Vladimir Poutine invitait toutefois son homologue français à jouer un rôle pour la paix. « Tout n’est pas encore perdu », a-t-il déclaré. « Je l’ai dit encore et encore, et je vais le répéter : nous sommes en faveur de discussions de paix, et pas seulement parce que l’ennemi arrive à court de munitions ».
Peu importent les sanctions occidentales, peu importe les poursuites de la Cour pénale internationale à l’encontre de Vladimir Poutine, peu importent les pertes subies par l’armée. Le président russe s’est fixé une mission : mettre fin à l’hégémonie occidentale.
Les quatre guerres de Poutine
Le maitre du Kremlin, traumatisé par le démembrement de l’ex URSS, a de quoi poursuivre son rôle de chef de guerre dans le but de rebâtir un empire dans la lignée de Pierre le Grand. En octobre 2023, dans une interview exclusive de Volodymyr Zelenski pour France TV, le président ukrainien mettait en garde les occidentaux : en cas de victoire de la Russie, Poutine ne s’arrêtera pas à l’Ukraine. Dans plusieurs années, ce pourrait être la Moldavie, qui n’est pas aujourd’hui membre de l’OTAN.
C’est l’ombre de la conférence de Munich (1938) qui refait surface pour l’Europe et l’OTAN et la fameuse pique que Winston Churchill à Neuville Chamberlain. « Vous aviez le choix entre le déshonneur et la guerre ; Vous avez choisi le déshonneur et vous aurez la guerre », avait déclaré le Premier ministre anglais.
Sergueï Medvedev, historien spécialiste de la période post-soviétique, livrait une analyse de la Russie en 2020, notamment à travers son dernier ouvrage, « Les quatre guerres de Poutine, ce que la Russie nous prépare ».

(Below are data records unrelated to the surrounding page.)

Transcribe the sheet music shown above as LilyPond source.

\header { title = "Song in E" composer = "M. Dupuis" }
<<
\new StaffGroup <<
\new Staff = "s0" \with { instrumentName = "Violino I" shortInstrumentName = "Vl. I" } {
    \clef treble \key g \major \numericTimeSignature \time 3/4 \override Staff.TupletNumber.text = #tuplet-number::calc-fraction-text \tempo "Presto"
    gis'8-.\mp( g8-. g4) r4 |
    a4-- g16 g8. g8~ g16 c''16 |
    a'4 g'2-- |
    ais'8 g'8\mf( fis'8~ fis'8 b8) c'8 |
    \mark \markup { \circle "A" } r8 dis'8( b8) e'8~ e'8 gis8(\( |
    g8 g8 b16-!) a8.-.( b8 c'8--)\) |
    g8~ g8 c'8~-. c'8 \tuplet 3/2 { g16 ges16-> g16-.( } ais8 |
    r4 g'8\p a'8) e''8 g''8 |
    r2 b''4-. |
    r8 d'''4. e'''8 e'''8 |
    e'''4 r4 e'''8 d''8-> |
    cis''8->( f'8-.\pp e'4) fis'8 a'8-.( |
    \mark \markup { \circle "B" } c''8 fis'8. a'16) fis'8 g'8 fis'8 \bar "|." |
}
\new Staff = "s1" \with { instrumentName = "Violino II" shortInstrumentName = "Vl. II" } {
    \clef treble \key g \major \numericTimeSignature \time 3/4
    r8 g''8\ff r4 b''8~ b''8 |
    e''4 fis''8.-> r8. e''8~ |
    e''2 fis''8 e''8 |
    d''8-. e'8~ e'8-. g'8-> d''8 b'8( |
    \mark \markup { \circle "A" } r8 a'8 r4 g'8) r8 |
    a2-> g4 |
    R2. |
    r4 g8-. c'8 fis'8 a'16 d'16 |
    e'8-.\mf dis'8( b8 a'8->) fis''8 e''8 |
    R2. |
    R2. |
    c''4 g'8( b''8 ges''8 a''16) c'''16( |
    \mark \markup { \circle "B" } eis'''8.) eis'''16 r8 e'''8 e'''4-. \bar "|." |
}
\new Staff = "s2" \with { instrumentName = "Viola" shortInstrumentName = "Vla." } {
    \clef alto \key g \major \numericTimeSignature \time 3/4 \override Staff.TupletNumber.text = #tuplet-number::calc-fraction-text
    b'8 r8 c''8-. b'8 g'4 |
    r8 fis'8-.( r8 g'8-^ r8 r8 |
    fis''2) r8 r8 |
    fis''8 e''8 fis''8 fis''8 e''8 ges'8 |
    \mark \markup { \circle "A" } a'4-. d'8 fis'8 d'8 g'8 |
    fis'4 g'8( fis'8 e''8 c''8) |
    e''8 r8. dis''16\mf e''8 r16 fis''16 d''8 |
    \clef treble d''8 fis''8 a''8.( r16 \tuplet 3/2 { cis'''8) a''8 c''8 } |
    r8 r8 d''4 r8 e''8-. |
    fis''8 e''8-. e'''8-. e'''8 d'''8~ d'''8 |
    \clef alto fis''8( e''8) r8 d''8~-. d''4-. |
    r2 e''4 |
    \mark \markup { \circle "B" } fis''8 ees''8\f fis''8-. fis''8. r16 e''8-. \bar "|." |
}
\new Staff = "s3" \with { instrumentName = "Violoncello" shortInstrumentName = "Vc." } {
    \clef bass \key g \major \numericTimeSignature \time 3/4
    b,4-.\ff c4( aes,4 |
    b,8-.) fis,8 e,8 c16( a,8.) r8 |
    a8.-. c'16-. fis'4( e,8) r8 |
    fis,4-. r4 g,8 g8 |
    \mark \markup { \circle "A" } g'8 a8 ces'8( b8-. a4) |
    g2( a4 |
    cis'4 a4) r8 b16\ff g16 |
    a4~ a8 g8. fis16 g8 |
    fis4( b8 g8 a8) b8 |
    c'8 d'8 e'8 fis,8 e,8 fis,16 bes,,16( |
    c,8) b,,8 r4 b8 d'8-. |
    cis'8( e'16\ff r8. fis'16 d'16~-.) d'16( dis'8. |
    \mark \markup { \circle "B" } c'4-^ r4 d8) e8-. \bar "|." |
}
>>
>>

Selon lui, Vladimir Poutine a lancé une guerre territoriale, une guerre pour les symboles, mais aussi pour le corps et pour la mémoire. D’abord territoriale car de cette vision découle le conflit avec l’Ukraine, l’annexion de la Crimée, l’occupation du Donbass, les projets de développement de l’Arctique, les interventions militaires russes dans des régions éloignées telles que la Syrie ou la Libye, ainsi que les tentatives de contrôle de l’espace post-soviétique, qui deviennent de plus en plus difficiles. Ensuite, une guerre des symboles, dont le plus grand est pour lui, la victoire de la Seconde Guerre mondiale et la domination de l’URSS sur une partie de l’Europe qui en a résulté.
Une guerre pour contrôler les corps des citoyens (contrôle de la natalité, lutte contre les LGBT…), Vladimir Poutine cherchant à étendre le concept de souveraineté à ces derniers. Et enfin une guerre pour la mémoire car le pouvoir s’efforce de créer un mythe historique selon lequel la Russie a toujours été dans le camp des vainqueurs et selon lequel l’État a toujours été plus important que l’individu.
Malgré sa puissance, Poutine doit faire face à de nombreux défis. La guerre en Ukraine est loin d’être remportée et l’aptitude de la population russe, des élites et de l’économie à soutenir ce conflit sur le long terme demeure incertaine.